§ TASKS
1/ In the gold leaf repair thread, which supplier does fauxlynn say she buys leaf from?
2/ Write the next part of the gold leaf repair thread, picking up where it stops.

TEXT PROVIDED Start Marker

# Gold Leaf Repair



## fauxlynn (Apr 28, 2011)

So, once again... this is part of the job I just started, but it deserves it's own thread. Small part of the job but interesting nonetheless.









This ornament just got a cleaning today. I think the homeowner may want some infilling of leaf where there are 'too many' worn areas.


----------



## fauxlynn (Apr 28, 2011)

This fan over the sink area was cleaned with Windex and a heavy hand....not by me. I'm just going to re-do the whole thing in 23k German gold(because that was what the original is). I will post pics of the process probably next week.


----------



## ReNt A PaInTeR (Dec 28, 2008)

fauxlynn said:


> This fan over the sink area was cleaned with Windex and a heavy hand....not by me. I'm just going to re-do the whole thing in 23k German gold(because that was what the original is). I will post pics of the process probably next week.


Monarch?


----------



## fauxlynn (Apr 28, 2011)

ReNt A PaInTeR said:


> Monarch?


Well somebody has been doing some homework, huh?

I'm not sure if it's Monarch. The designer had the quote from the person that did the work 14 years ago and it just says 23k German Gold Leaf. I use Sepp Leaf in New York, as did the original artist, so they might have records of it,IDK.
There are two other German leafs listed in their catalogue right now, Crocodile and an Extra Heavy, whatever that means,lol.


----------



## fauxlynn (Apr 28, 2011)

I guess it would be helpful to bring this onsite tomorrow....


----------



## fauxlynn (Apr 28, 2011)

TEXT PROVIDED End Marker
DATA SHOWN Start Marker

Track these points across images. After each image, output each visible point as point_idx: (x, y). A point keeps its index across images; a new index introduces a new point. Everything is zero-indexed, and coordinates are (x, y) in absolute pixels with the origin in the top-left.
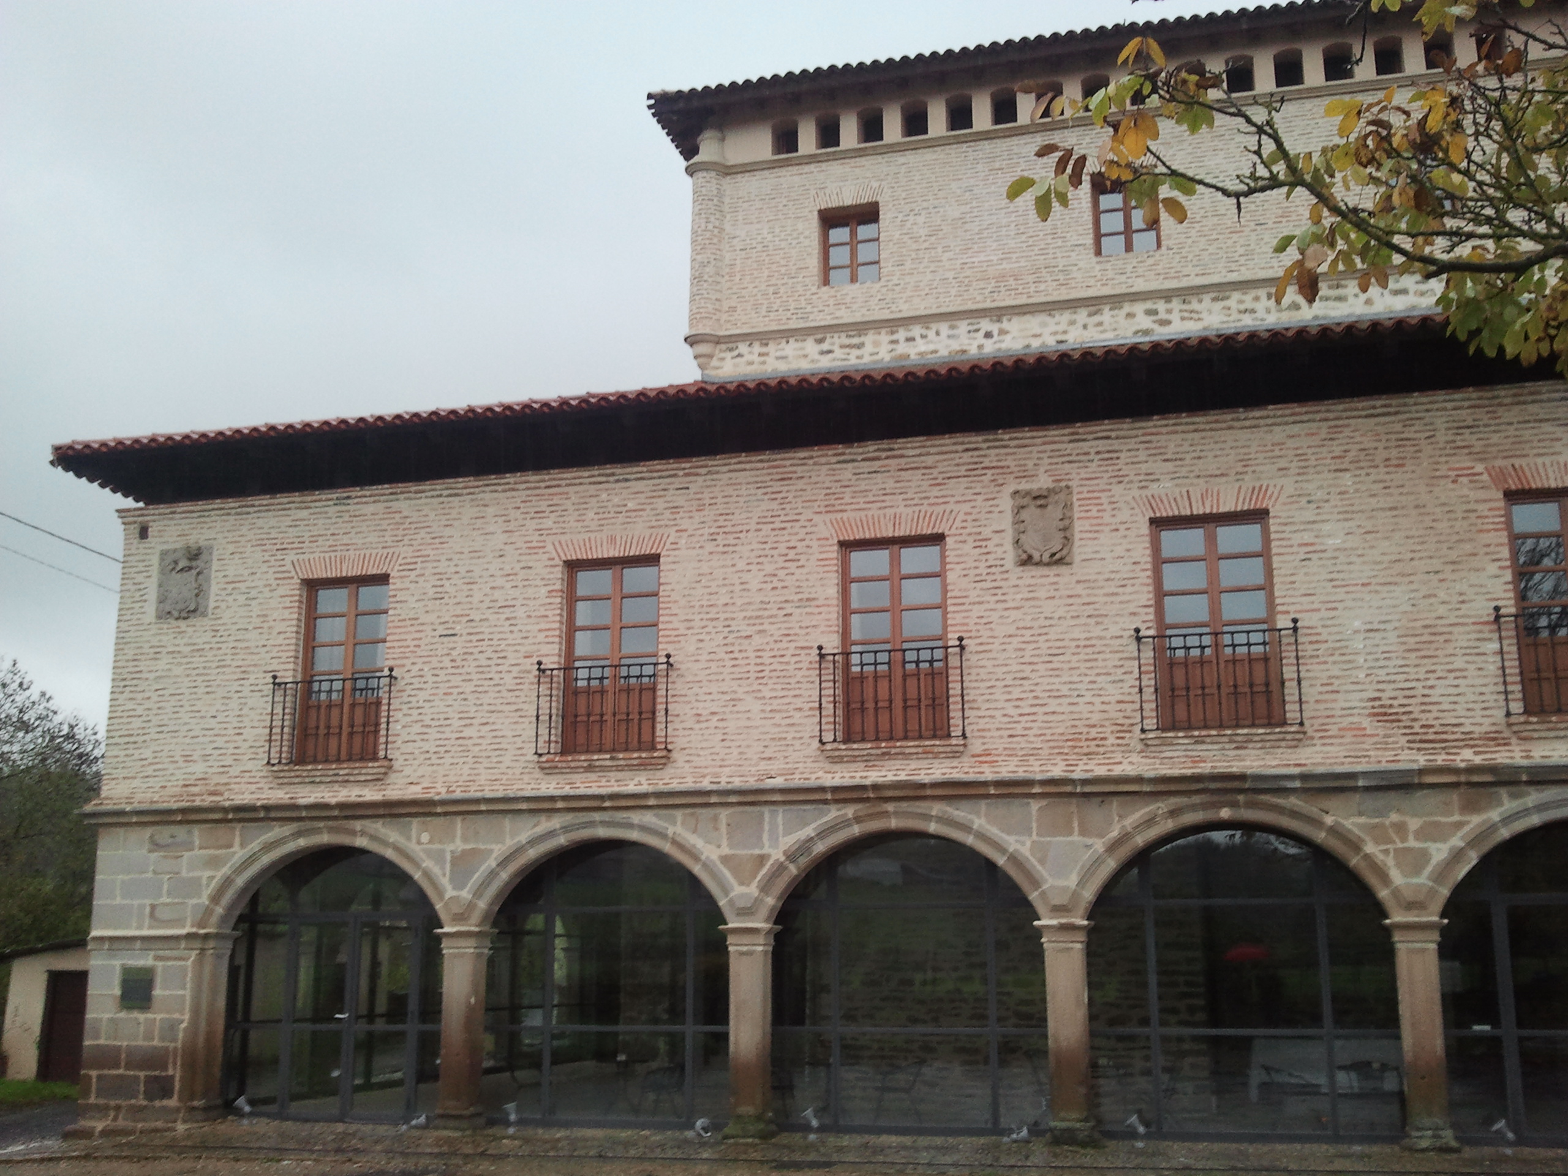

DATA SHOWN End Marker

§ OUTPUTS IN ORDER
1/ Sepp Leaf in New York.

2/
Here's what about $120 worth of gold leaf looks like. I applied the LeFranc oil size with a soft brush and waited about 2 1/2 hours for it to tack.









You can see where the 'new gold' is and where it isn't applied yet. The way I am applying this is just by folding back the page of the book to expose the leaf and just pressing it onto the surface, then gently tamping it down with a soft artist brush. *** This is absolutely not the correct technique, but I am on a time crunch. This produces a lot of waste.











CRAP! FAIL!!! Wasted a sheet of leaf....that's probably five dollars worth of gold stuck to my hand.









The finished ornament. I have to touch up the wall a little. I started the other ornament and ran out of leaf. Post more later....


----------



## fauxlynn (Apr 28, 2011)

Finally had a bit of time to finish off these two elements in the kitchen. The homeowner opted for no glaze or clear coat, so I guess the next time they get cleaned I'll be getting a phone call.:thumbsup:You really can tell the difference from the 'before' and 'after' photo, way less bole showing.
















And....just for fun...don't want to start a thread just for this...This is my scaffold set up to do this oil glaze parchment re-do to match the other walls. I thought it would take me two hrs. by myself and it took three.
















Yes, the corner was scary,I had to stand on top of the two foot and stretch. So actually that pic is wrong, I had to take the four ft. off because I couldn't reach and I couldn't turn the ladder the other way, the span was too wide for the platform.But I did it with my left hand and braced on the curved wall for support. Just my luck, it still wasn't dry today.


----------



## michael tust (Mar 6, 2009)

What a Pain in The Ass ! I sometimes Hate Those Stairways.... If Laura was Glazing this I might of cut a long wide piece of plywood the shape of the curve and screwed it on the Scaffold Floor.... Depending on the finish / drying time or such.... Then she could get closer to the wall.... Very hard to do it the way you did ! 
Whatever it takes !

Good job! 


Michael Tust


----------



## fauxlynn (Apr 28, 2011)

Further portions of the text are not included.